Another sheep sorrel dish—puree—goes back many years. The dateless instructions I use say to  boil three pounds (quite a sackful!) of the leaves until tender,  drain them,  press the cooked foliage through a sieve (if you have a blender, simply whiz the leaves-with a little water, if necessary-until they're smooth),  pour the pureed greens into a saucepan containing two tablespoons of butter, and  simmer—while stirring—for 10 minutes. Finally, add more butter-or milk or cream—as desired, and salt and pepper to taste.
This fragile plant—held by some to be a descendant of the original shamrock—grows in shady areas alongside houses and fences, and can be recognized by its familiar triple-lobed, clover-shaped leaves. (Unlike clover, however, the lobes of wood sorrel's leaves are heart-shaped.) Most of the dozen species of Oxalis known as "wood sorrel" bear yellow flowers (see photo), while some have white blossoms and others have violet- or pink-petaled blooms. Regardless of the species, the pointed seedpods of wood sorrel are always good for a refreshing, lemony nibble on a hot summer day.
Wood sorrel (as you might expect from the name "sorrel", meaning "sour") is similar in taste to sheep sorrel . . . thus, you can replace one plant with the other in many recipes. However, because the wood sorrel's stem can be stiff and hard to chew—even after cooking—you'd be well advised to harvest only the leaves from Oxalis species.
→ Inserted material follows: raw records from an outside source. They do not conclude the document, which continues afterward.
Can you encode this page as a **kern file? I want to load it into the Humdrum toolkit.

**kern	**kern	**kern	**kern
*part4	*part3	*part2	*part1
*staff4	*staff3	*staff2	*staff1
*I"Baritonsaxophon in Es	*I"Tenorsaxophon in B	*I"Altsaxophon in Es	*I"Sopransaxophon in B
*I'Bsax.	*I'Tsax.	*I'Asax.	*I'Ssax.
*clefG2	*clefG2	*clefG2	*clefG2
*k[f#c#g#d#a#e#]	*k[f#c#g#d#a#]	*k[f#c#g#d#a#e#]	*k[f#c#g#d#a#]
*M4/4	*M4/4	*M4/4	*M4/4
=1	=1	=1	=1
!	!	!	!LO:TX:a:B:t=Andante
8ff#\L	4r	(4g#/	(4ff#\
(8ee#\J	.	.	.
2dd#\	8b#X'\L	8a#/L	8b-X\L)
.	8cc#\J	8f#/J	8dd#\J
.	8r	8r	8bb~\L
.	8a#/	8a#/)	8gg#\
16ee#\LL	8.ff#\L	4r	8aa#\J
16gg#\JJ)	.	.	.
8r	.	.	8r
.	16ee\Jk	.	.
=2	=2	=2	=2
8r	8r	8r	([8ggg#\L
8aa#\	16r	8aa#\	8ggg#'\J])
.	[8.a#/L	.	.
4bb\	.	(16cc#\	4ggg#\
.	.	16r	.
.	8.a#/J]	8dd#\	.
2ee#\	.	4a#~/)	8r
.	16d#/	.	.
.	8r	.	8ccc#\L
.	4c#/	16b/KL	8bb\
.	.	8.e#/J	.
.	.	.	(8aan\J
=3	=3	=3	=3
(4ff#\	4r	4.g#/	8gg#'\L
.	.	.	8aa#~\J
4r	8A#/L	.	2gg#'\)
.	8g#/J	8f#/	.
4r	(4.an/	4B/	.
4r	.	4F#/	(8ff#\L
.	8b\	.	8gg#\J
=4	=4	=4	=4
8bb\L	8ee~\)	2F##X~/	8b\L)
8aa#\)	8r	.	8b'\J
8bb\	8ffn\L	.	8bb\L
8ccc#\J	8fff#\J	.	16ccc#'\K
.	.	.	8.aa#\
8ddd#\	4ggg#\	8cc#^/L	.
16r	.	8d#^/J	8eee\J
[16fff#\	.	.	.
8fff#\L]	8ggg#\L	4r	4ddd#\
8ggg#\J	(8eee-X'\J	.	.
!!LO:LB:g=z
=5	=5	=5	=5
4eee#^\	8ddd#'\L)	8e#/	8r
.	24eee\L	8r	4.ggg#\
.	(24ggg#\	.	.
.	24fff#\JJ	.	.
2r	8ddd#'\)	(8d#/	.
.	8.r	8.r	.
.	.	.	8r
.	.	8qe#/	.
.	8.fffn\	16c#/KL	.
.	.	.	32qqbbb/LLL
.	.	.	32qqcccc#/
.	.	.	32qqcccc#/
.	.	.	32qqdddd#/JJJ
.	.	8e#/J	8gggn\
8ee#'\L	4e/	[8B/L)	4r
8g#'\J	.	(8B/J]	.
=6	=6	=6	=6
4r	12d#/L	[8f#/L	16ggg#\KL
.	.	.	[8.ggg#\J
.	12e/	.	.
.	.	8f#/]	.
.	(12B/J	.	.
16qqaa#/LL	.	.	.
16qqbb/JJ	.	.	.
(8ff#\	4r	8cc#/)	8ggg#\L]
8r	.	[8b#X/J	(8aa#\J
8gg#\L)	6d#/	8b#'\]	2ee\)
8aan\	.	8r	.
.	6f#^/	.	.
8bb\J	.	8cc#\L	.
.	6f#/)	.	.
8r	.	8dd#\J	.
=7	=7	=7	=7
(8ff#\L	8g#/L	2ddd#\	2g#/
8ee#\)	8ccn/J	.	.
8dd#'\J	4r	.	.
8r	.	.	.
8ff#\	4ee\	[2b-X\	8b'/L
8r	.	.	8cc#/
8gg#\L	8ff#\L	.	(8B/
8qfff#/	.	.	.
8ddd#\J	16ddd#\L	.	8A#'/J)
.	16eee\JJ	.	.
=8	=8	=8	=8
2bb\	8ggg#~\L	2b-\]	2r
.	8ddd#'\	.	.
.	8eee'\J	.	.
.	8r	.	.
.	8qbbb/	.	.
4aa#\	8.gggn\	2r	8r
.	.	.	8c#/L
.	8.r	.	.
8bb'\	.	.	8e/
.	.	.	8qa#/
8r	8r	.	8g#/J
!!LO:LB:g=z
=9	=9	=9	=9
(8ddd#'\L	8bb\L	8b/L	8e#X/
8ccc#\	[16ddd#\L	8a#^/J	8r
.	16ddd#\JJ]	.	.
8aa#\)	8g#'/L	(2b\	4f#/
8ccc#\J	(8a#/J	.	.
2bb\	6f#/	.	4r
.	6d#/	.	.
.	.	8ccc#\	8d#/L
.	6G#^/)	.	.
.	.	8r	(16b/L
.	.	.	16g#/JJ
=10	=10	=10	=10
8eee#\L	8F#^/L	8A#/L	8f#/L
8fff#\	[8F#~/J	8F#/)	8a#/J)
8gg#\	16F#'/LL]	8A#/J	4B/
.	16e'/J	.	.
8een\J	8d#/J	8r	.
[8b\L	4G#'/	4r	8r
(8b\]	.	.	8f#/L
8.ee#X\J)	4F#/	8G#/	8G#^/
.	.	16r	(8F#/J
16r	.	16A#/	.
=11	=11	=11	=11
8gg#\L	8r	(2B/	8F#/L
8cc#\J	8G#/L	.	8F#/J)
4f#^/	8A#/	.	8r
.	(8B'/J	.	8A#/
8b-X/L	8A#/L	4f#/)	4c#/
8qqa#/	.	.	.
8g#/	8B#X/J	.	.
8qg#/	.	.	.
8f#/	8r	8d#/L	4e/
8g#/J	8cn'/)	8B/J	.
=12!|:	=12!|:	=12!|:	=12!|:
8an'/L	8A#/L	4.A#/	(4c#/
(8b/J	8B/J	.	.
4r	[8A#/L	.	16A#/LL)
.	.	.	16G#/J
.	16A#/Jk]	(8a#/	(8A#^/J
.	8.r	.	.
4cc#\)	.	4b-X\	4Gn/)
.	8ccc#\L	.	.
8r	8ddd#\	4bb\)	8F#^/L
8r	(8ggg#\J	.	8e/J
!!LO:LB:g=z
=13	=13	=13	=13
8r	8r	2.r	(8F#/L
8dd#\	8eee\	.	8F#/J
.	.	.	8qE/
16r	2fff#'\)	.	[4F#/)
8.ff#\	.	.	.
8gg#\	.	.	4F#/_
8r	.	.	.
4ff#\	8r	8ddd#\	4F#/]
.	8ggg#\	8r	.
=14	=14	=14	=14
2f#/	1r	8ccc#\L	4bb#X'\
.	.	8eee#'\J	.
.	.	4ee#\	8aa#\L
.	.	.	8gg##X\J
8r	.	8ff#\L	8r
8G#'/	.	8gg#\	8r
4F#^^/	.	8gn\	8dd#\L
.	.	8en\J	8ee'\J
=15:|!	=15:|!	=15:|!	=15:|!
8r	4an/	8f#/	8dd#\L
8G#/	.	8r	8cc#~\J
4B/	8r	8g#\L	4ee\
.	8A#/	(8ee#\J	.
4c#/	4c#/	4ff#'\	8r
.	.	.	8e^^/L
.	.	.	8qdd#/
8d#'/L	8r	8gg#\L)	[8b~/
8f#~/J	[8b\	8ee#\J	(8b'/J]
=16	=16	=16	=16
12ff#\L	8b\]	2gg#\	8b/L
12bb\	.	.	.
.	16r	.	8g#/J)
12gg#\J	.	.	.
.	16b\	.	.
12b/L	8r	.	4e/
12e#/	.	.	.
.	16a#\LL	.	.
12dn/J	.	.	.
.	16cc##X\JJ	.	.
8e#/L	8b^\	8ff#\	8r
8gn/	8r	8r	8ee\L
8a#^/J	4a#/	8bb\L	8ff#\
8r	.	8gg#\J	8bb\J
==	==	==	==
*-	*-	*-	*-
You'll find that raw wood sorrel leaves add a delightful flavor to sandwiches, and that the shamrock-like foliage makes a decorative and tasty garnish.
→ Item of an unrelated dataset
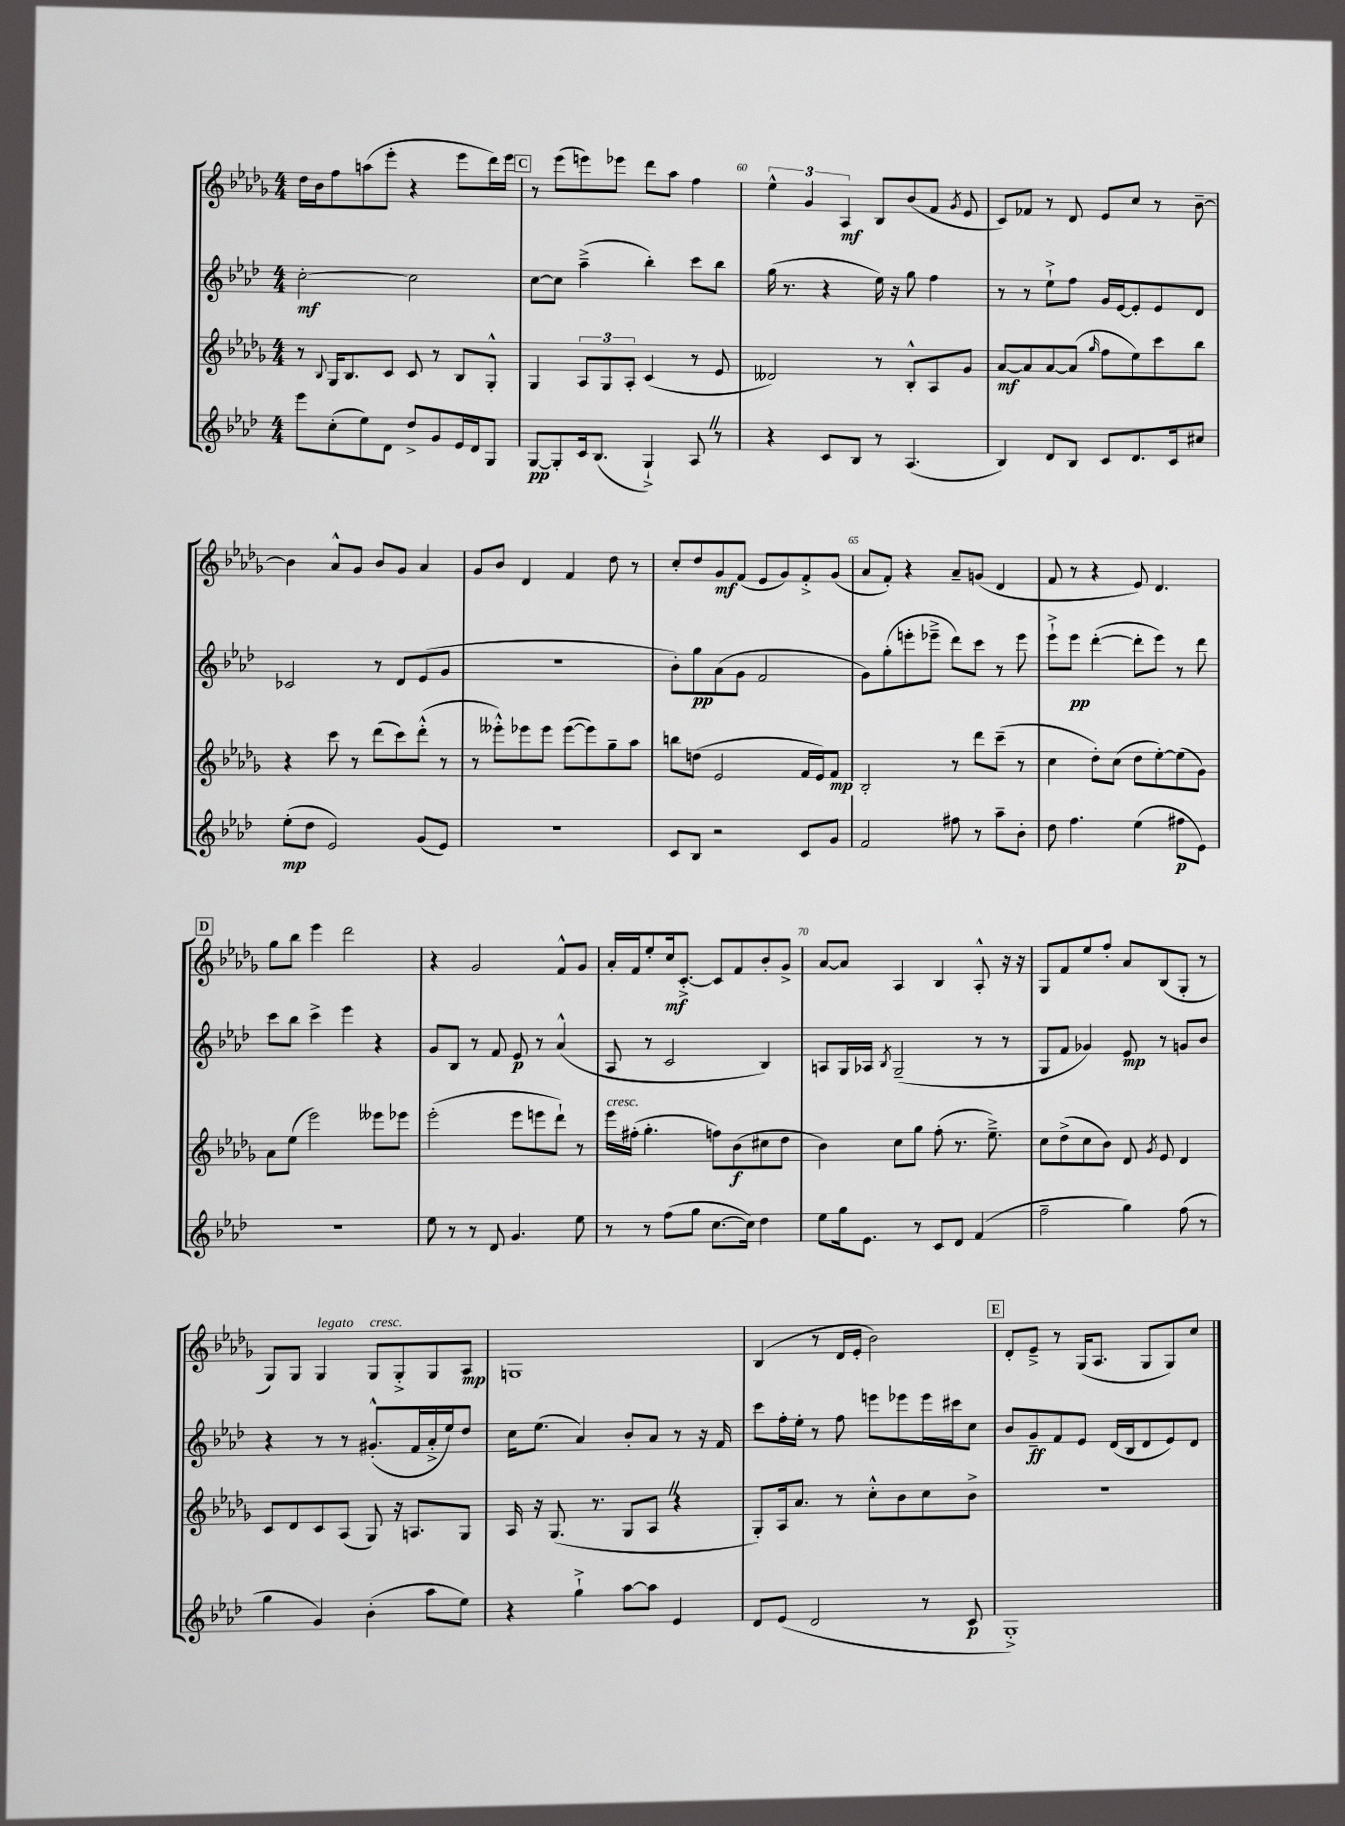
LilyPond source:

You can use any of the plants described in this article—alone or mixed—as soup greens or the base for a puree. And it's no chore to store the wild edibles for year-round use: All you have to do is  blanch the greens by placing them in a small amount of boiling water for two minutes,  cool the foliage quickly in pre-chilled water, and  pack the victuals into airtight containers before  putting them in the freezer.
Give lamb's-quarters or redroot or purslane or curled dock or either of the sorrels described here a try. (Add an extra measure of nutrition to your meals and watch your grocery bill go down at the same time!) I think you'll find that it makes good sense to stop thinking of garden weeds as ornery pests and begin accepting them for what they (in many cases) really are: no-work, natural, free-for-the-pickin' food.
 DON'T ever put a plant to your lips or tongue until you've positively identified—and determined the edibility of—the weed in question with the aid of a guidebook or an experienced forager. When in doubt, take the plant to your county agricultural agent for identification.
 DON'T depend on general rules of thumb (regarding color, shape, milky sap, etc.) to determine a plant's edibility or non-edibility.
 DON'T pick wild food from areas that might have been sprayed with herbicides, pesticides, or chemicals not meant for use on edible vegetables. (Hint: Wash whatever you eat before you eat it.) .
 DON'T forage too close to roadways, where lead from auto exhausts may have contaminated the soil to a dangerous extent. Consider a 25-foot separation between plant and highway to be a bare minimum, and try—if possible—for 50 to 100 feet of separation. (Similarly, don't forage in areas which are likely to contain pollution . . . such as near factories, chemical dumping grounds, or effluent-tainted waterways.)
 Finally, DON'T let the above warnings frighten you out of experimenting with wild foods. Instead, remember that if you [A] gather your foliage in a safe place and [B] positively identify your plants, there's nothing to fear. Become a weed stalker and you'll soon understand more about the natural world than just which plants are edible. What better way is there to become acquainted with Mother Nature, than to eat from her hand?